Would you deactivate your TikTok for four weeks if you were given $59? What about Instagram? Would $47 cut it?

New research published last month by the National Bureau of Economics Research found that social-media users would be willing to break their scrolling habits on these platforms for a month for those amounts.

The paper, yet to be peer-reviewed, notes that its findings “indicate that users require substantial compensation to stop using social media when others in their network keep using it.”

What if there was an option where everyone else they knew would stop using social media, too? Here’s where things get really interesting.

The researchers found that users would be willing to pay $28 and $10 “to have others, including themselves, deactivate TikTok and Instagram, respectively.”

It’s a sign of social media being a “product market trap,” the researchers added.

The paper noted that 64% and 48% of active TikTok and Instagram users, respectively, “experience negative welfare from the product’s existence,” but would still want to be given financial compensation to step away from their accounts.

Social media remains a key resource for people looking for a convenient way to keep on top of updates from friends, colleagues, and current affairs. This can lead to them being glued to their screens or endlessly doomscrolling.
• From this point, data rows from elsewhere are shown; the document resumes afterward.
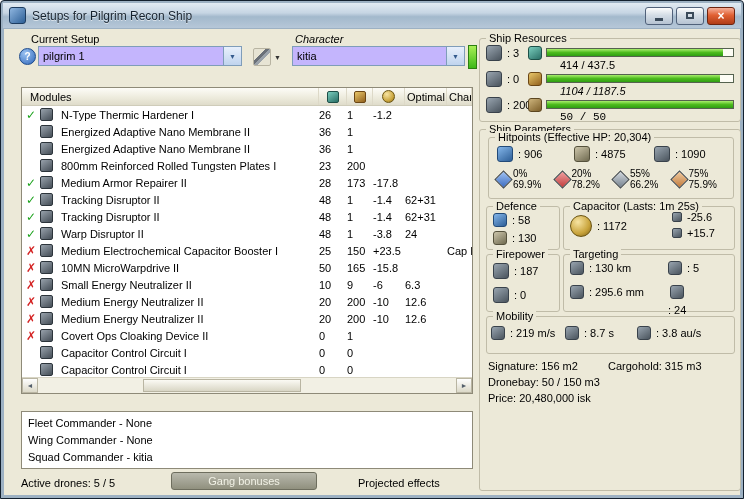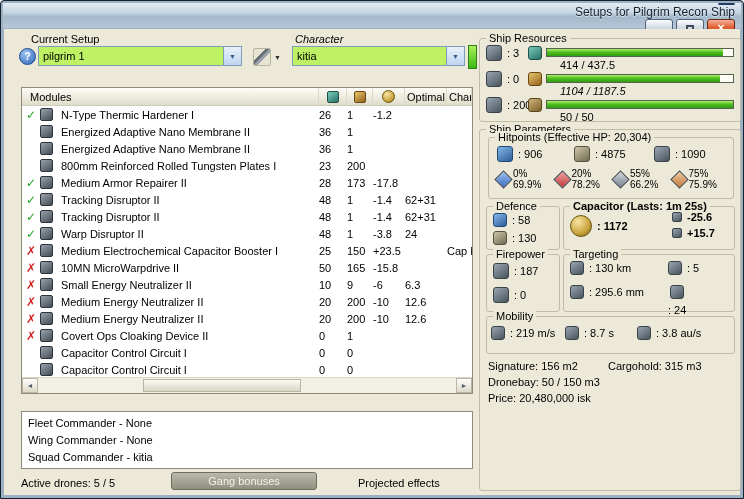"Setups for Pilgrim Recon Ship" .titlebar { align-items: flex-end -> center; flex-direction: column -> none }
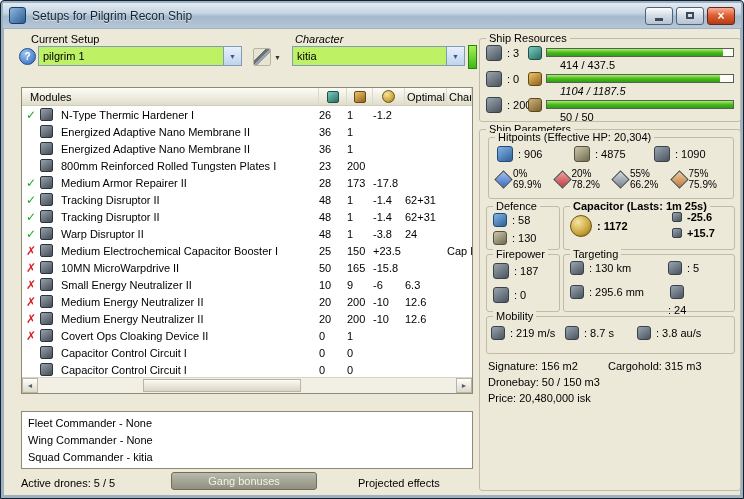"pilgrim 1" .combo { background: #bef264 -> #c4b5fd }
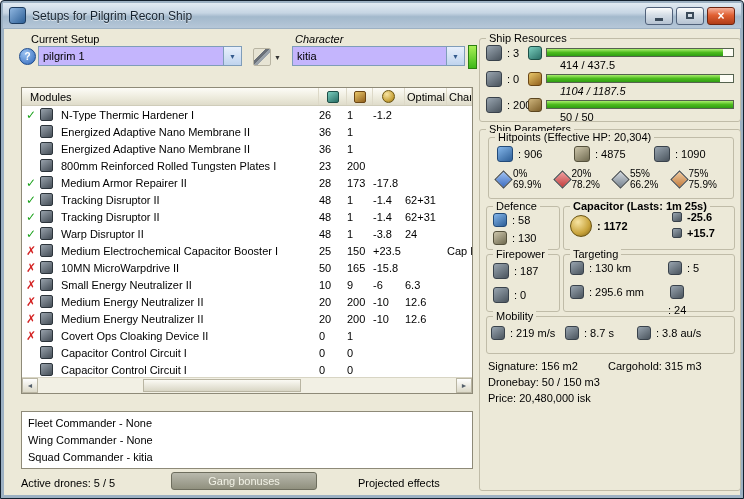"50 / 50" div.lbl { font-family: none -> Liberation Mono, monospace }
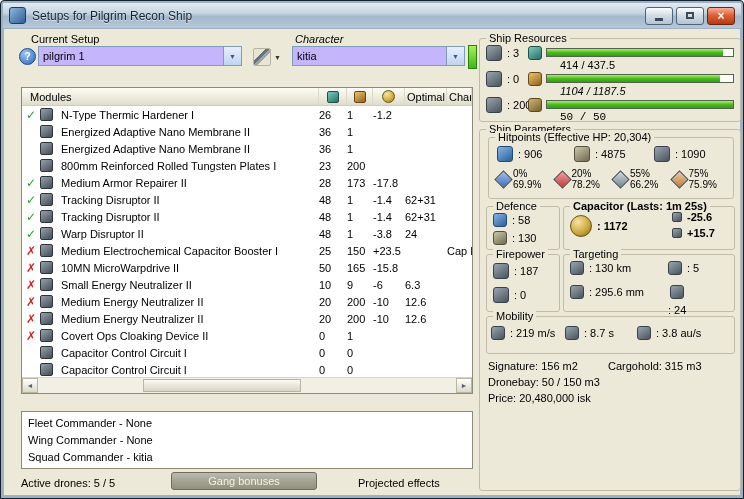"Capacitor (Lasts: 1m 25s)" div.gbox { font-weight: bold -> none }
That said, the results underscore a view that people feel compelled to use social media despite how awful it can make them feel.

Interestingly, participants in the study who didn’t have TikTok or Instagram accounts said they’d be willing to pay up to $67 and $39 respectively, “to have others deactivate” their accounts on those platforms.

“Overall, our evidence shows the existence of a social-media trap for a large share of consumers, who find it individually optimal to use the product even if they derive negative welfare from it,” the paper said.